Several sources are now suggesting setting timing on some of our LBCs in the
area of 32 to 34 btc at 3400 rpm. I'm a bit hesitant to hear my babies
scream that high (on purpose) but if it gets the cars running at their peak
performance then I guess I could wear ear plugs for a quickie adjustment.
----- Original Message -----
From: "Dave & M" <firstname.lastname@example.org>
To: "Michael Salter" <email@example.com>
Cc: "HealeyList" <firstname.lastname@example.org>
Sent: Tuesday, January 09, 2007 3:23 PM
Subject: Re: Pistons damaged again
> Hi Folks,
> I tell this to everyone who will listen, but few apparently do.

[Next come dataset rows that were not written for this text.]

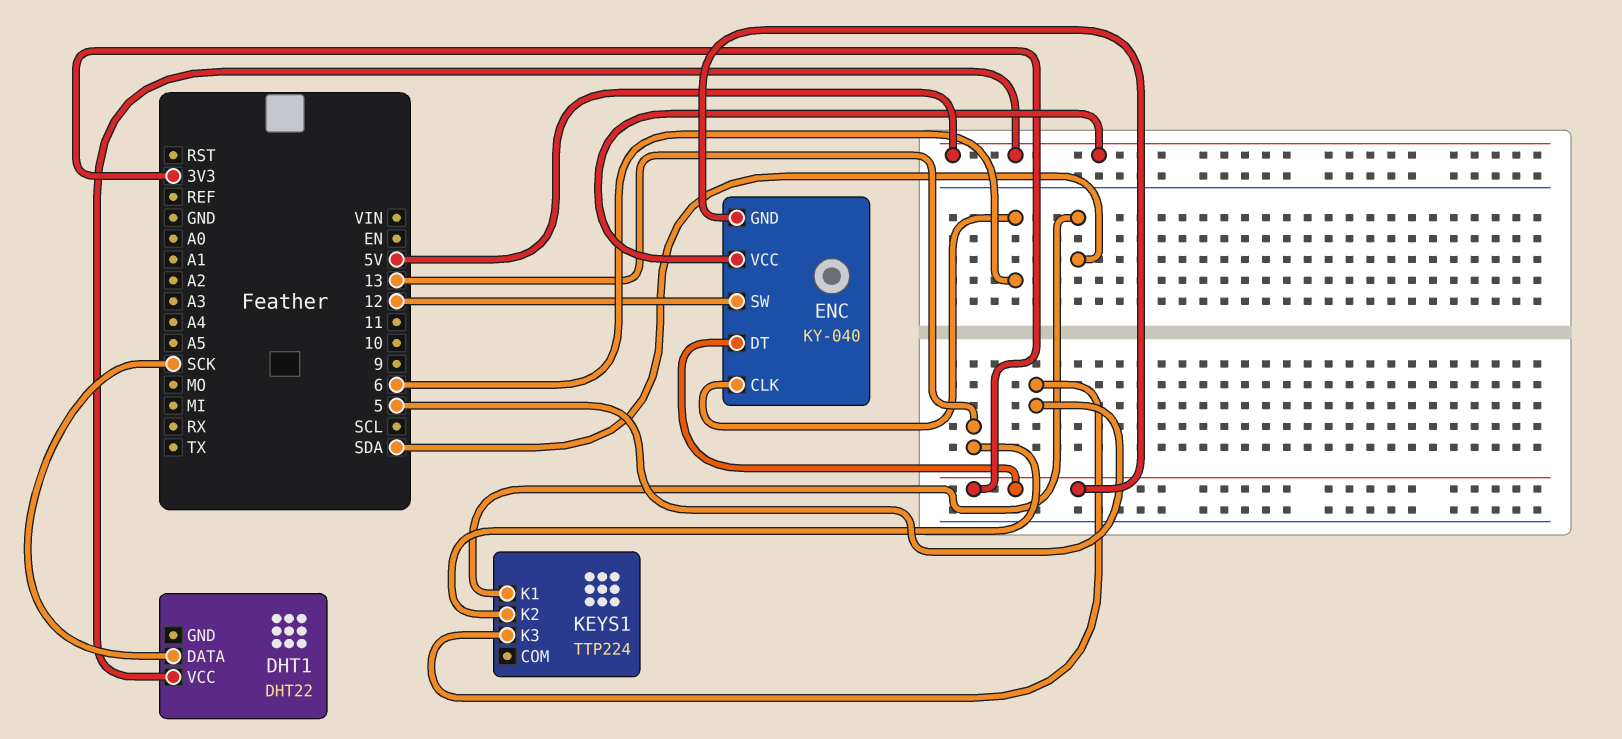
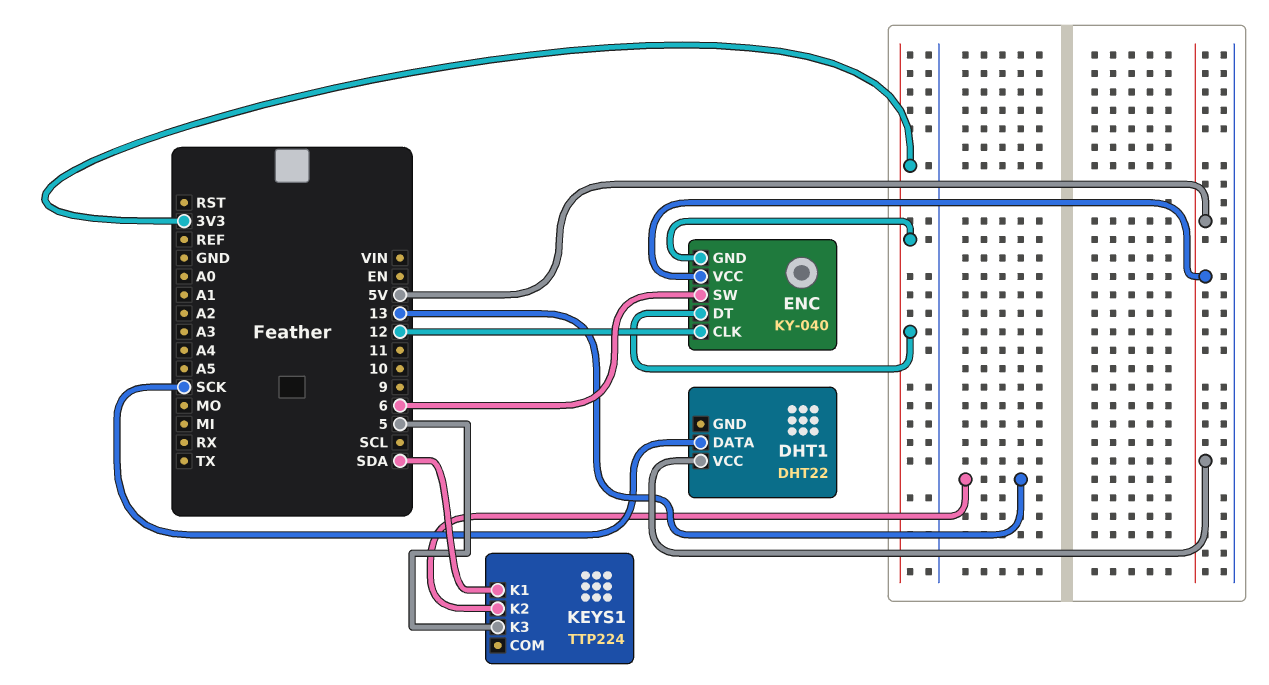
ENC pin CLK: 6 -> 12
ENC pin SW: 12 -> 6

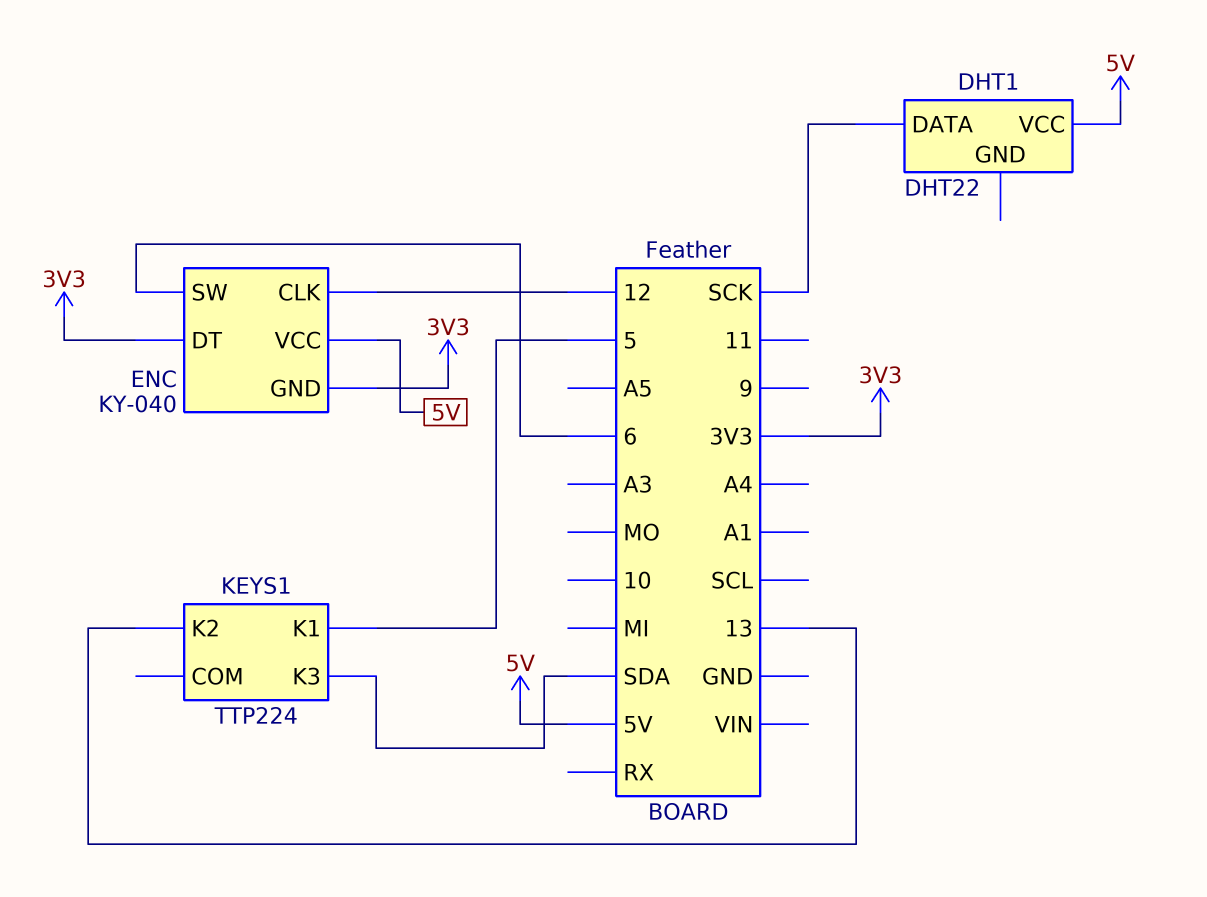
KEYS1 pin K1: SDA -> 5
KEYS1 pin K3: 5 -> SDA

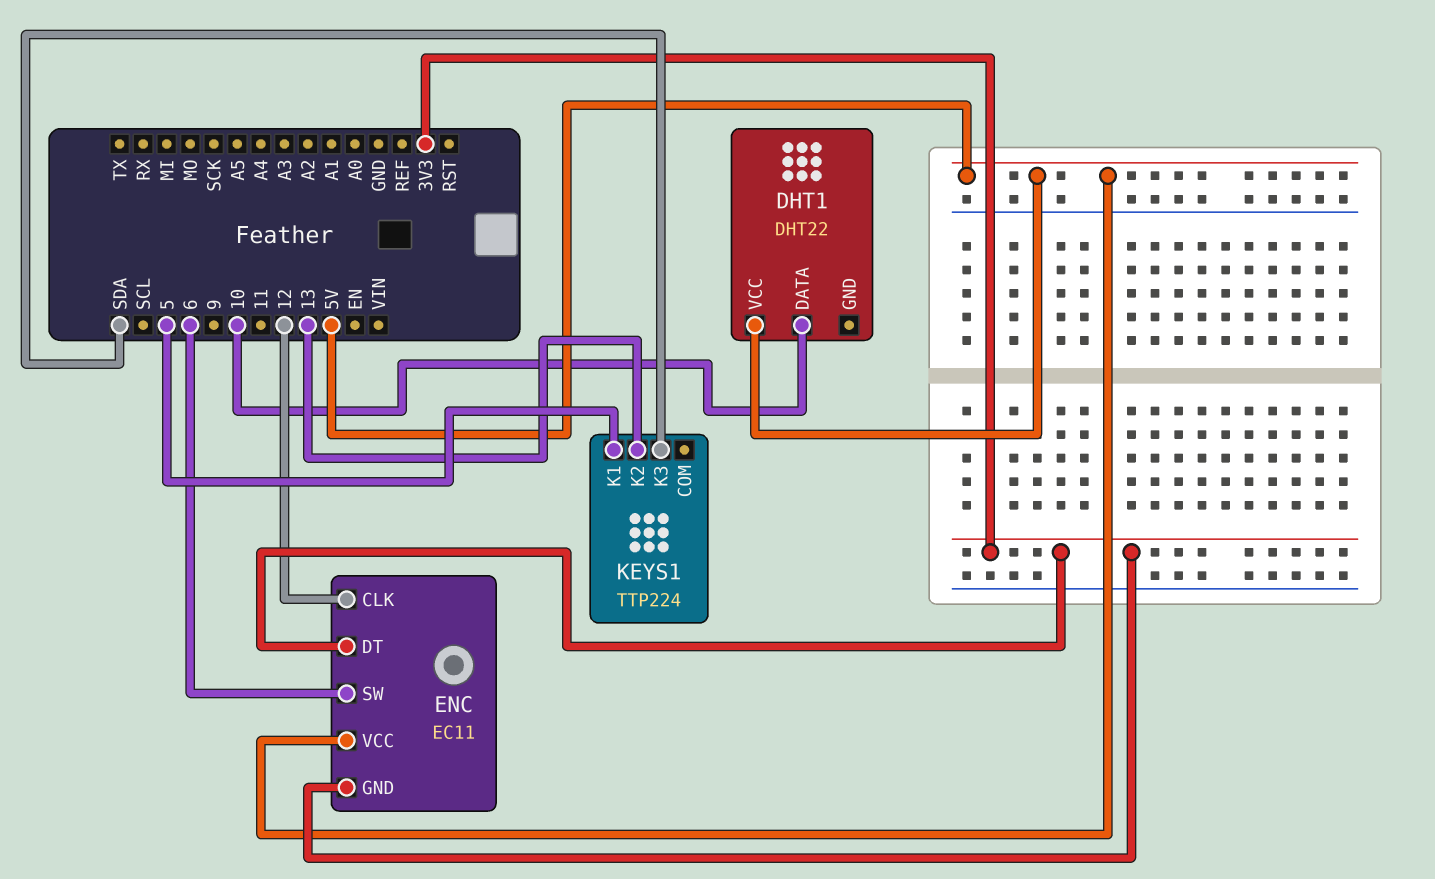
DHT1 pin DATA: SCK -> 10
ENC: KY-040 -> EC11

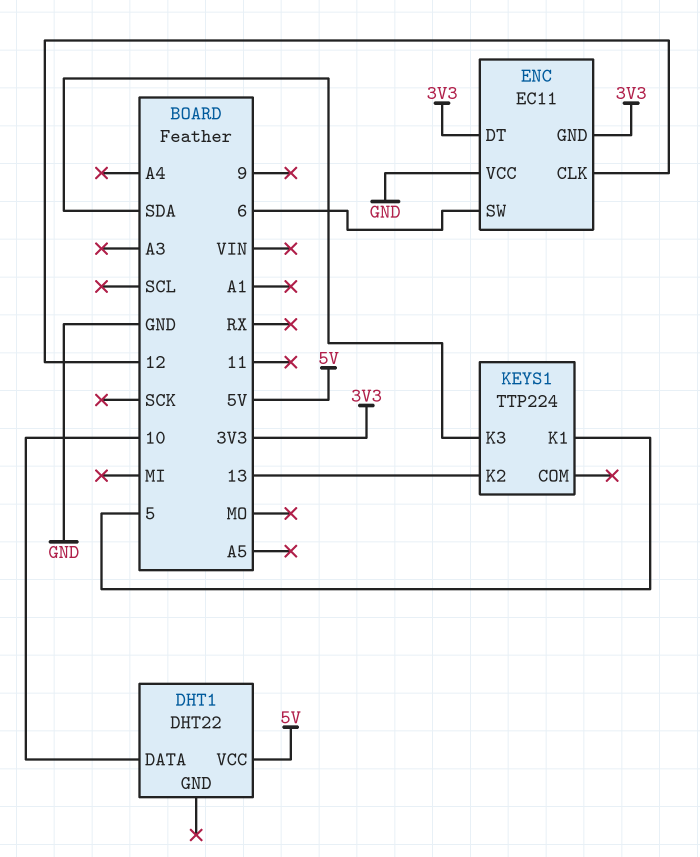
ENC pin VCC: 5V -> GND

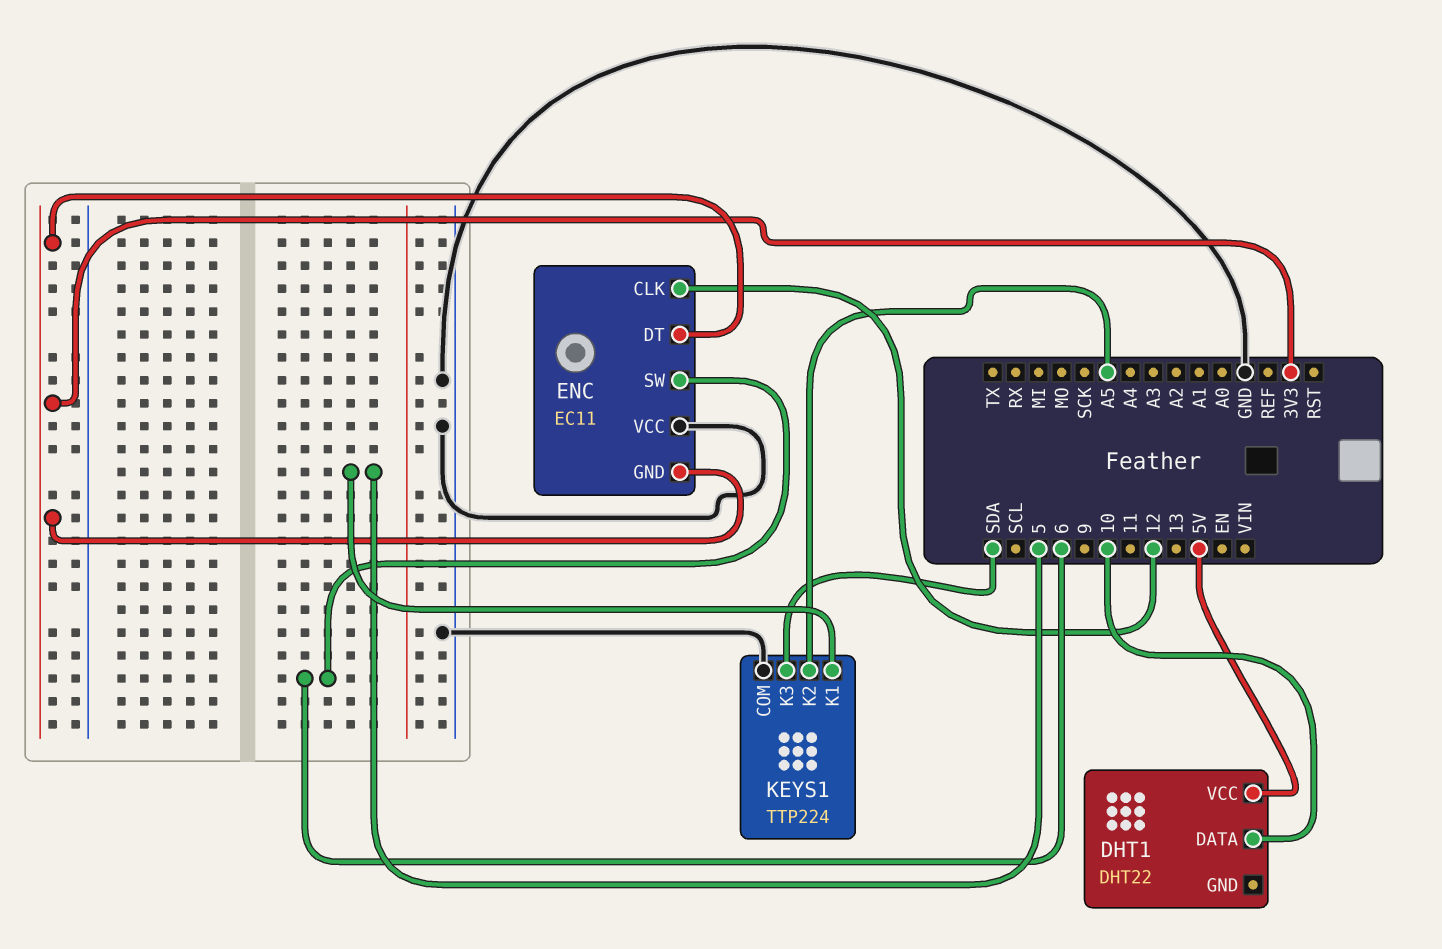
KEYS1 pin COM: none -> GND
KEYS1 pin K2: 13 -> A5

> On high compression engines, it is important to set ignition timing at
> an rpm where maximum static plus centrifugal advance (vacuum advance
> not connected) is all of the way in. Depending on the particular
> distributor, this could be anywhere from 4,000 to 5,000 rpm. Most
> engines will tolerate between 32 & 36 degrees of total maximum
> advance, depending on engine tune, fuel grade, & altitude. In other
> words, set for maximum advance & let the idle advance fall where it may.

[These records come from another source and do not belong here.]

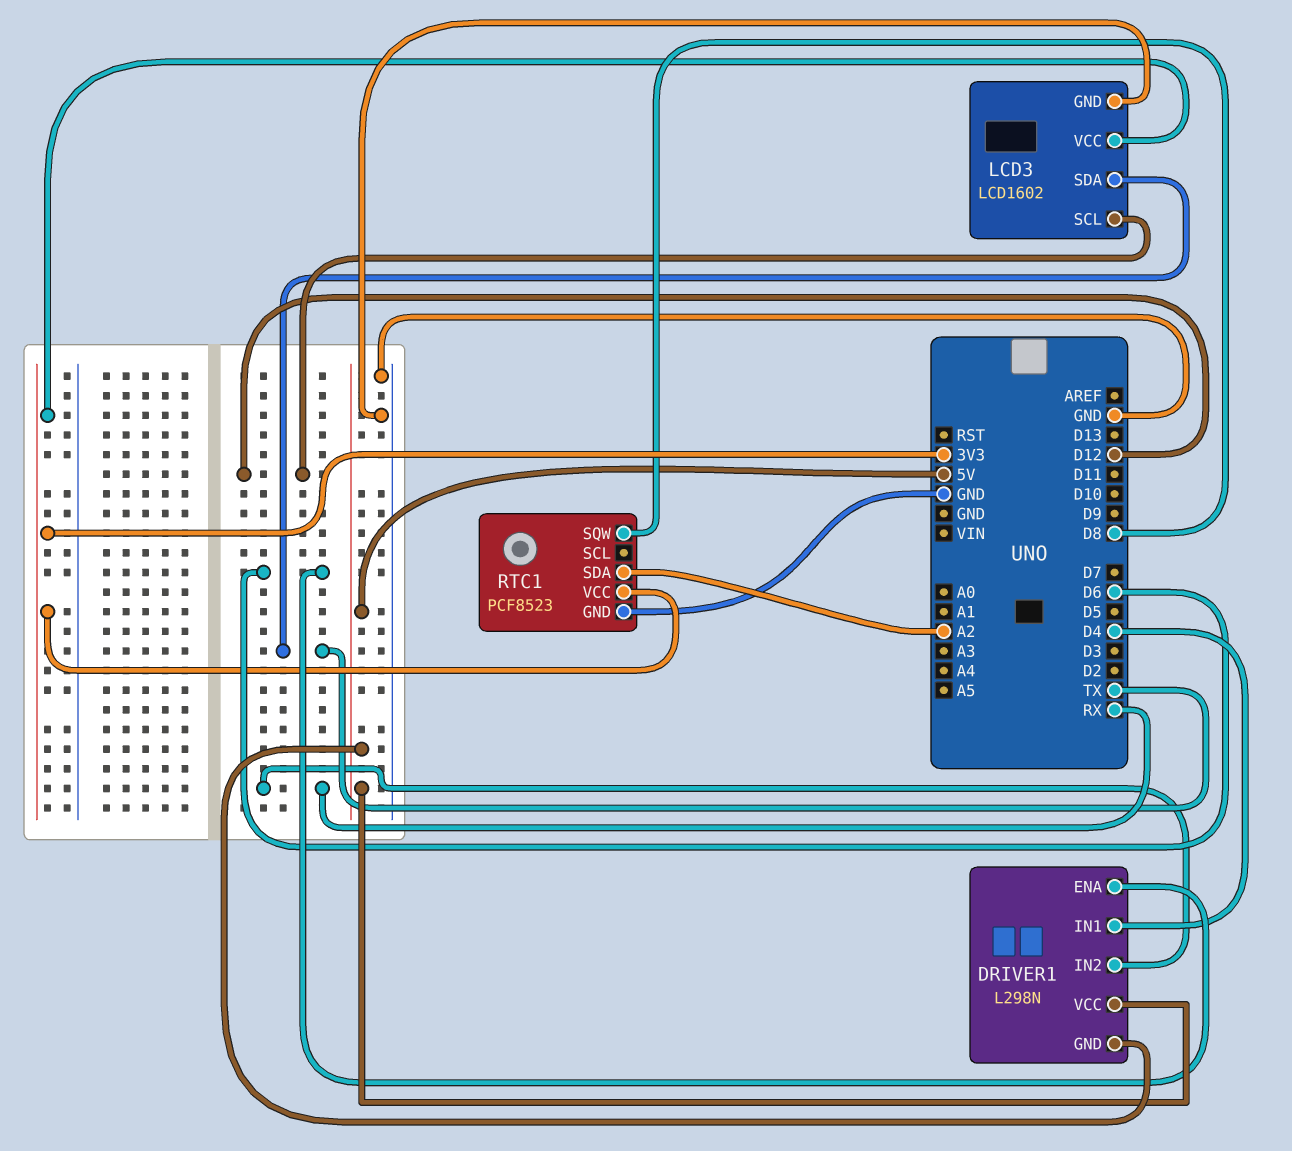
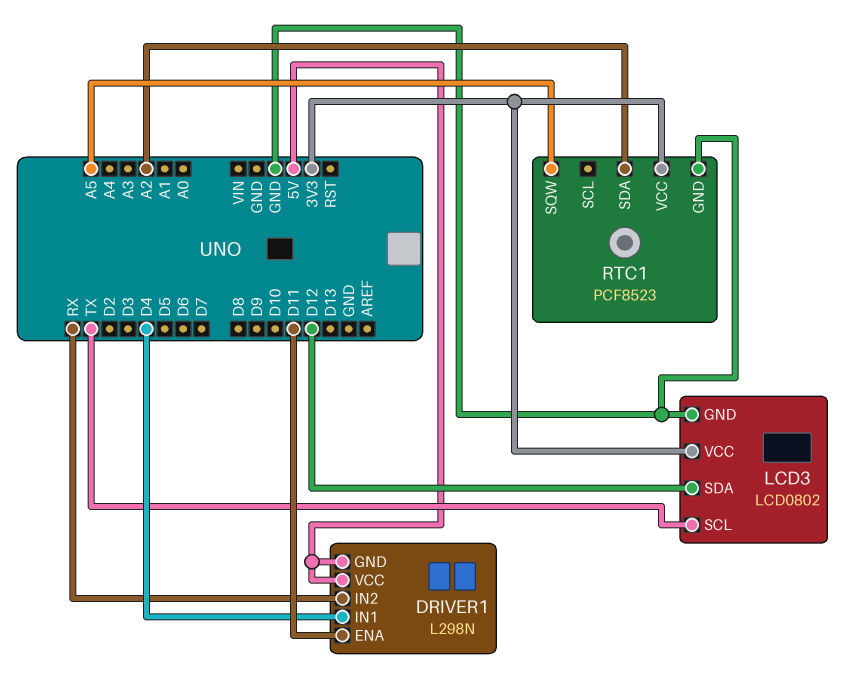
DRIVER1 pin ENA: D6 -> D11
LCD3: LCD1602 -> LCD0802
LCD3 pin SCL: D12 -> TX
LCD3 pin SDA: TX -> D12
RTC1 pin SQW: D8 -> A5

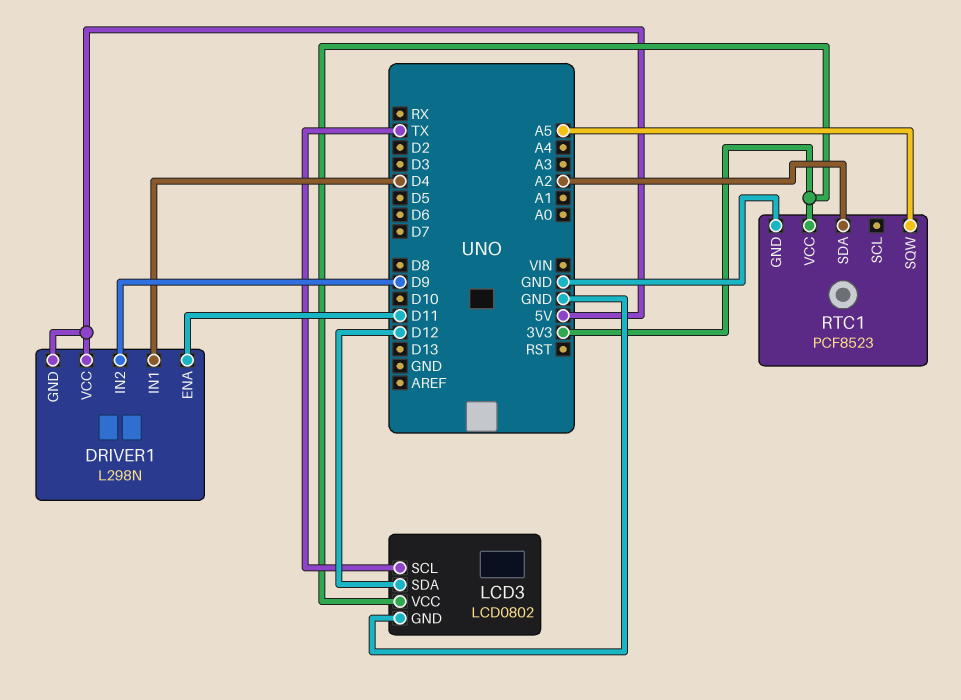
DRIVER1 pin IN2: RX -> D9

> It seems that many folks still insist on setting advance at idle &
> letting the maximum advance fall where it may. This method is not
> precise. The distributor's initial centrifugal advance curve is very
> steep (advances quickly) at low rpm. Only a small error in the rpm
> that the advance is set at can make a very large error in the total
> advance at high rpm.
> Seat of the pants timing is never reliable. A few degrees of over
> advance "may" give better throttle response & a bit more overall
> power, But the risks are great.
> Quote Michael Salter:
> Detonation can be quite serious at highway speeds but completely inaudible
> to the driver. You can buy knock sensors which will turn on a light when
> detonation is occurring; might be a good investment.
> Quote Bob Spidell:
> "I'm not convinced that the fuels that are available today,
> particularly in
> CA I understand, are good enough to handle the amount of advance that the
> original distributors can produce. "
> I agree completely with Michael & Bob.